## CONSEGNA 1
Indica se ciascuna affermazione concorda con il testo sull'influenza suina, rispondendo sì o no e citando le parole decisive del testo: (a) la maggior parte dei contagiati è guarita senza farmaci antivirali; (b) in Australia i contagiati sono stati più numerosi di quanto temuto; (c) la scuola dei figli raccomanda di lavarsi le mani due volte al giorno.
## CONSEGNA 2
Ricopia fedelmente dal testo sull'influenza suina il passo da "L’influenza A H1N1 è" a "al sistema immunitario.".

## TESTO DA ANALIZZARE
==============================
Chi segue questo blog sa che non ho mai creduto all’allarme sull’influenza suina, ora i rapporti delle autorità sanitarie svizzere, di un centro studi come Stratfor, di infettivologi di numerose università, addirittura del Ministero italiano della Sanità dimostrano che gli allarmismi degli ultimi sei mesi erano ingiustificati. Infatti:

– I sintomi del virus A H1N1 sono paragonabili a quelli di una normale influenza stagionale.

– In Australia, dove l’inverno sta per finire e dove dunque il picco è già stato raggiunto,  il numero dei contagiati è risultato inferiore a quello paventato qualche mese fa. Anche in Italia le stime sono state abbassate.

L’influenza A H1N1 è meno aggressiva di quella stagionale e ha un tasso morttalià inferiore. Sapevate che in Italia ogni anno l’influenza stagionale, contagia dieci milioni di persone, ne uccide 8mila? In Italia si stima che poche centinaia moriranno per la suina e non si tratta di persone sane, ma di persone già gravemente malate o con carenze al sistema immunitario.

– La maggior parte delle persone sin qui contagiate è guarita senza assumere medicamenti antivirali. Per la maggioranza delle persone l’influenza A H1N1 non dovrebbe quindi costituire un problema. La vaccinazione collettiva è ingiustificata e verosimilmente più dannosa della suina.

Eppure il panico continua a diffondersi, fino a provocare vere e proprie psicosi, a vantaggio delle case farmaceutiche e dei produttori di disinfettanti. La scuola dei miei figli, ad esempio, raccomanda agli allievi di lavarsi le mani tre volte al giorno con l’amuchina.
==============================
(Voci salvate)

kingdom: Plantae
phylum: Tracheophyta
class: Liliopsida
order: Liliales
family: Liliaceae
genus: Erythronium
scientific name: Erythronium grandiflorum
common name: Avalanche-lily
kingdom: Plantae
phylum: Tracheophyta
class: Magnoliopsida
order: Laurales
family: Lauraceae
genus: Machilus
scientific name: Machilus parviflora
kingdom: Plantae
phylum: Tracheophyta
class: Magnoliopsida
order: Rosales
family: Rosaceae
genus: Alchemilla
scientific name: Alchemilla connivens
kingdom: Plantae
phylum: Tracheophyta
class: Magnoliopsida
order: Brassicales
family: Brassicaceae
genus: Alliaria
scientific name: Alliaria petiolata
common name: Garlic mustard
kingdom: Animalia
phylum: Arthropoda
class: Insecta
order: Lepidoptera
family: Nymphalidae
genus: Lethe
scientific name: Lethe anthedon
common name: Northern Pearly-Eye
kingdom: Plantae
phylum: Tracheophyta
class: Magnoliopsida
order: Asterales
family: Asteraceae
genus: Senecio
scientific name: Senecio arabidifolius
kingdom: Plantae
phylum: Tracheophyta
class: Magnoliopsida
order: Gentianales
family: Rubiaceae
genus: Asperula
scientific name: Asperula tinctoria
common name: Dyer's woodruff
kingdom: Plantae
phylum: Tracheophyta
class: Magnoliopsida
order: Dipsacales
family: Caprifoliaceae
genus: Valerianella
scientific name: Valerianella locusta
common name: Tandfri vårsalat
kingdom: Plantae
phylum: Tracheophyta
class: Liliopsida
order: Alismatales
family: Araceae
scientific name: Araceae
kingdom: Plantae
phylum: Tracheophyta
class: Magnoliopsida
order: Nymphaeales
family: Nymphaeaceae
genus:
==============================
## RISPOSTA FINALE 1
(a) Sì: "La maggior parte delle persone sin qui contagiate è guarita senza assumere medicamenti antivirali."
(b) No: "il numero dei contagiati è risultato inferiore a quello paventato qualche mese fa."
(c) No: "raccomanda agli allievi di lavarsi le mani tre volte al giorno con l’amuchina."

## RISPOSTA FINALE 2
L’influenza A H1N1 è meno aggressiva di quella stagionale e ha un tasso morttalià inferiore. Sapevate che in Italia ogni anno l’influenza stagionale, contagia dieci milioni di persone, ne uccide 8mila? In Italia si stima che poche centinaia moriranno per la suina e non si tratta di persone sane, ma di persone già gravemente malate o con carenze al sistema immunitario.